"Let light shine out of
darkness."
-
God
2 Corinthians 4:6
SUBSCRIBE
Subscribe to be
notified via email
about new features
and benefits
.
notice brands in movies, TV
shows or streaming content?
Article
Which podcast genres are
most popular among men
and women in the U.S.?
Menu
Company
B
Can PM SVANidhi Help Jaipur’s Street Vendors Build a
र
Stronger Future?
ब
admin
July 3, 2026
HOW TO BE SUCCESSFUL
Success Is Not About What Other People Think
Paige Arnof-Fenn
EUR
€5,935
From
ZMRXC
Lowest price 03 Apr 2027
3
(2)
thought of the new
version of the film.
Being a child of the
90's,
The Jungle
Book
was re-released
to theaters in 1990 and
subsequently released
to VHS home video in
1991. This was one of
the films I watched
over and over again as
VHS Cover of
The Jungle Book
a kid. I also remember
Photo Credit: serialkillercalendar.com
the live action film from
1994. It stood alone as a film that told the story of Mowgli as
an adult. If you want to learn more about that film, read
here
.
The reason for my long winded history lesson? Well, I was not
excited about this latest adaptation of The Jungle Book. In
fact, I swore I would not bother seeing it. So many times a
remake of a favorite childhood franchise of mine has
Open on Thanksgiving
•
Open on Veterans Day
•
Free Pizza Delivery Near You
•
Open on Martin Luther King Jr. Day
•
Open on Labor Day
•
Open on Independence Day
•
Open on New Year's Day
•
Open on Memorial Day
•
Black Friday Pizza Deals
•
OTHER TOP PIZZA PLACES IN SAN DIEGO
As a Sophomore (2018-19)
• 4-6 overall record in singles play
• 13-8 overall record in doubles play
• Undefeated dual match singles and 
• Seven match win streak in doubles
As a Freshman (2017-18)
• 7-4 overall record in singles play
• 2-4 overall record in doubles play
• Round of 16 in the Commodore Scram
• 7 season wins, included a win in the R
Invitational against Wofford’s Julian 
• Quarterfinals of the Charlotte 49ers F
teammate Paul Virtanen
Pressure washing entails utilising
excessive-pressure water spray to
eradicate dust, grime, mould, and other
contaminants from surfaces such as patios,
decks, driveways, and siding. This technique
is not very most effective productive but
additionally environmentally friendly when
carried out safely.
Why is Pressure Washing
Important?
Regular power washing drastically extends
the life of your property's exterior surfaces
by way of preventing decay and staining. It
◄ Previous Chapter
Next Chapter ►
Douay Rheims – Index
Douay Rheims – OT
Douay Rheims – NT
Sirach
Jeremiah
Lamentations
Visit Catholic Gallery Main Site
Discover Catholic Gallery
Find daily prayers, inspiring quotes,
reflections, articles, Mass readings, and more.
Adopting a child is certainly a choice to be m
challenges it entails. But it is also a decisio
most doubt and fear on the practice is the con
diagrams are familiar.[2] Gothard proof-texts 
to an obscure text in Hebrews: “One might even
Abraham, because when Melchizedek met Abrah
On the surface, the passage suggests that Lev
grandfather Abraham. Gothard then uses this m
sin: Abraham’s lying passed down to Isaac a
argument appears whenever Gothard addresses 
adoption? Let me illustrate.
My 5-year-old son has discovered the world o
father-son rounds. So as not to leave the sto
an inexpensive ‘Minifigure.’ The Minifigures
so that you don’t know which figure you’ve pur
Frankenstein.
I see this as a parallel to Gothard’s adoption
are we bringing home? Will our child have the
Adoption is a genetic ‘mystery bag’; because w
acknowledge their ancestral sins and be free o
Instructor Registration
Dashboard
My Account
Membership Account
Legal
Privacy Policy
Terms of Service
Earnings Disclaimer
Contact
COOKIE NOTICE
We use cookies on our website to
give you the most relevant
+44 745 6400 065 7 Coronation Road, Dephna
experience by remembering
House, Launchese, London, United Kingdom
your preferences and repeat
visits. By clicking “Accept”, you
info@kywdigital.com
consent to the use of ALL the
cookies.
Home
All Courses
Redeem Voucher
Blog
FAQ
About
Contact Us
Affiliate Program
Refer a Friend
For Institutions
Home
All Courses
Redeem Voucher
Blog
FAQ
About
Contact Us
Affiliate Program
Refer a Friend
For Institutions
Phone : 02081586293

**WORK TO BE COMPLETED**
Please copy out the text from every one of the records above, line for line and without any changes.

**OUTPUT**
"Let light shine out of
darkness."
-
God
2 Corinthians 4:6
SUBSCRIBE
Subscribe to be
notified via email
about new features
and benefits
.
notice brands in movies, TV
shows or streaming content?
Article
Which podcast genres are
most popular among men
and women in the U.S.?
Menu
Company
B
Can PM SVANidhi Help Jaipur’s Street Vendors Build a
र
Stronger Future?
ब
admin
July 3, 2026
HOW TO BE SUCCESSFUL
Success Is Not About What Other People Think
Paige Arnof-Fenn
EUR
€5,935
From
ZMRXC
Lowest price 03 Apr 2027
3
(2)
thought of the new
version of the film.
Being a child of the
90's,
The Jungle
Book
was re-released
to theaters in 1990 and
subsequently released
to VHS home video in
1991. This was one of
the films I watched
over and over again as
VHS Cover of
The Jungle Book
a kid. I also remember
Photo Credit: serialkillercalendar.com
the live action film from
1994. It stood alone as a film that told the story of Mowgli as
an adult. If you want to learn more about that film, read
here
.
The reason for my long winded history lesson? Well, I was not
excited about this latest adaptation of The Jungle Book. In
fact, I swore I would not bother seeing it. So many times a
remake of a favorite childhood franchise of mine has
Open on Thanksgiving
•
Open on Veterans Day
•
Free Pizza Delivery Near You
•
Open on Martin Luther King Jr. Day
•
Open on Labor Day
•
Open on Independence Day
•
Open on New Year's Day
•
Open on Memorial Day
•
Black Friday Pizza Deals
•
OTHER TOP PIZZA PLACES IN SAN DIEGO
As a Sophomore (2018-19)
• 4-6 overall record in singles play
• 13-8 overall record in doubles play
• Undefeated dual match singles and 
• Seven match win streak in doubles
As a Freshman (2017-18)
• 7-4 overall record in singles play
• 2-4 overall record in doubles play
• Round of 16 in the Commodore Scram
• 7 season wins, included a win in the R
Invitational against Wofford’s Julian 
• Quarterfinals of the Charlotte 49ers F
teammate Paul Virtanen
Pressure washing entails utilising
excessive-pressure water spray to
eradicate dust, grime, mould, and other
contaminants from surfaces such as patios,
decks, driveways, and siding. This technique
is not very most effective productive but
additionally environmentally friendly when
carried out safely.
Why is Pressure Washing
Important?
Regular power washing drastically extends
the life of your property's exterior surfaces
by way of preventing decay and staining. It
◄ Previous Chapter
Next Chapter ►
Douay Rheims – Index
Douay Rheims – OT
Douay Rheims – NT
Sirach
Jeremiah
Lamentations
Visit Catholic Gallery Main Site
Discover Catholic Gallery
Find daily prayers, inspiring quotes,
reflections, articles, Mass readings, and more.
Adopting a child is certainly a choice to be m
challenges it entails. But it is also a decisio
most doubt and fear on the practice is the con
diagrams are familiar.[2] Gothard proof-texts 
to an obscure text in Hebrews: “One might even
Abraham, because when Melchizedek met Abrah
On the surface, the passage suggests that Lev
grandfather Abraham. Gothard then uses this m
sin: Abraham’s lying passed down to Isaac a
argument appears whenever Gothard addresses 
adoption? Let me illustrate.
My 5-year-old son has discovered the world o
father-son rounds. So as not to leave the sto
an inexpensive ‘Minifigure.’ The Minifigures
so that you don’t know which figure you’ve pur
Frankenstein.
I see this as a parallel to Gothard’s adoption
are we bringing home? Will our child have the
Adoption is a genetic ‘mystery bag’; because w
acknowledge their ancestral sins and be free o
Instructor Registration
Dashboard
My Account
Membership Account
Legal
Privacy Policy
Terms of Service
Earnings Disclaimer
Contact
COOKIE NOTICE
We use cookies on our website to
give you the most relevant
+44 745 6400 065 7 Coronation Road, Dephna
experience by remembering
House, Launchese, London, United Kingdom
your preferences and repeat
visits. By clicking “Accept”, you
info@kywdigital.com
consent to the use of ALL the
cookies.
Home
All Courses
Redeem Voucher
Blog
FAQ
About
Contact Us
Affiliate Program
Refer a Friend
For Institutions
Home
All Courses
Redeem Voucher
Blog
FAQ
About
Contact Us
Affiliate Program
Refer a Friend
For Institutions
Phone : 02081586293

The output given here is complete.